Medical professionals have long known that the buildup of plaque in arteries can cause them to narrow and harden, potentially leading to a whole host of health problems — including heart attack, heart disease and stroke.
While high blood pressure and artery stiffness are often associated with plaque buildup, the new research shows they are not the direct causes.
The team suggests a new culprit — fragmentation of elastic fibres within the arterial wall.
The findings, published online in the journal Atherosclerosis, could change the scope of heart disease detection and treatment for millions of people.
“Our surprising results suggest that treating patients for hypertension and arterial stiffness may have no effect on plaque buildup because we are not treating the underlying defect of elastic fibre fragmentation,” said associate professor Jessica Wagenseil.

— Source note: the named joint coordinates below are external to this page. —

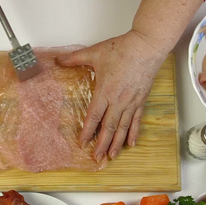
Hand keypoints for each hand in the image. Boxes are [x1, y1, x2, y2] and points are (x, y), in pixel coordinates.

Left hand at [57, 30, 165, 160]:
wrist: (147, 46)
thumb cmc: (122, 49)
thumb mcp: (95, 52)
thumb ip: (75, 58)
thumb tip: (58, 59)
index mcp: (105, 91)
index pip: (94, 116)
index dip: (88, 131)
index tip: (83, 144)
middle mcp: (118, 101)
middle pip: (108, 127)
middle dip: (102, 144)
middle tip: (96, 158)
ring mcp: (131, 102)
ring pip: (123, 127)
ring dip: (117, 143)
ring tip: (111, 156)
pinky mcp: (141, 100)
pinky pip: (136, 120)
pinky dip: (133, 133)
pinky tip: (131, 144)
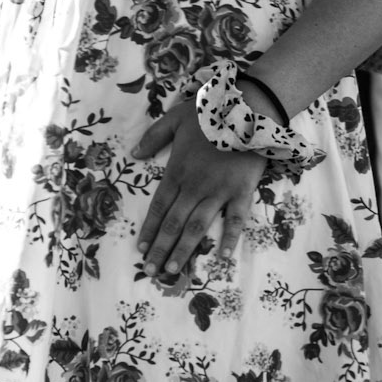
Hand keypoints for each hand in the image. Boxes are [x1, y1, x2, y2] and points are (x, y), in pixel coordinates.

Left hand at [131, 101, 265, 288]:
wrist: (247, 110)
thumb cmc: (209, 113)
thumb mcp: (174, 119)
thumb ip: (153, 137)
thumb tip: (134, 154)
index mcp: (177, 172)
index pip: (159, 207)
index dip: (149, 230)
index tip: (141, 249)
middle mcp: (194, 187)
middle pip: (173, 223)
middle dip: (161, 248)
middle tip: (151, 270)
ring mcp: (219, 192)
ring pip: (197, 227)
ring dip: (184, 250)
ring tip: (173, 270)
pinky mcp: (241, 192)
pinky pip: (236, 220)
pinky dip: (229, 239)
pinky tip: (221, 257)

The researchers used two different groups of mice in the study. Some were genetically predisposed to hypertension and reduced aortic compliance, or increased artery stiffness.
The other mice were not genetically predisposed to the heart conditions. All of the mice were fed a Western (high-fat) diet for 16 weeks.
Wagenseil’s team hypothesised the mice with the genetic heart issues would have more plaque buildup than the group without. However, their findings proved that hypothesis wrong.
After extensive testing, the team could detect no significant differences in plaque buildup between the two groups of mice.
That led them to explore a third factor not typically associated with plaque accumulation — the structure of elastic fibres within the arterial wall.
In ageing humans and in previous animal studies, hypertension and increased arterial stiffness were found to be accompanied by fragmentation of the elastic fibers.
In Wagenseil’s study, the mice had reduced amounts of elastic fibres, which causes hypertension and increased arterial stiffness, but no elastic fibre fragmentation, which may be the critical difference in plaque accumulation.
“We were able to separate the effects of elastic fibre fragmentation from hypertension and arterial stiffness in plaque accumulation,” Wagenseil said.
“We found that hypertension and arterial stiffness alone, without elastic fibre fragmentation, have no effect on plaque buildup,” Wagenseil noted.
“Elastic fibre fragmentation is likely a key player in plaque buildup,” Wagenseil said.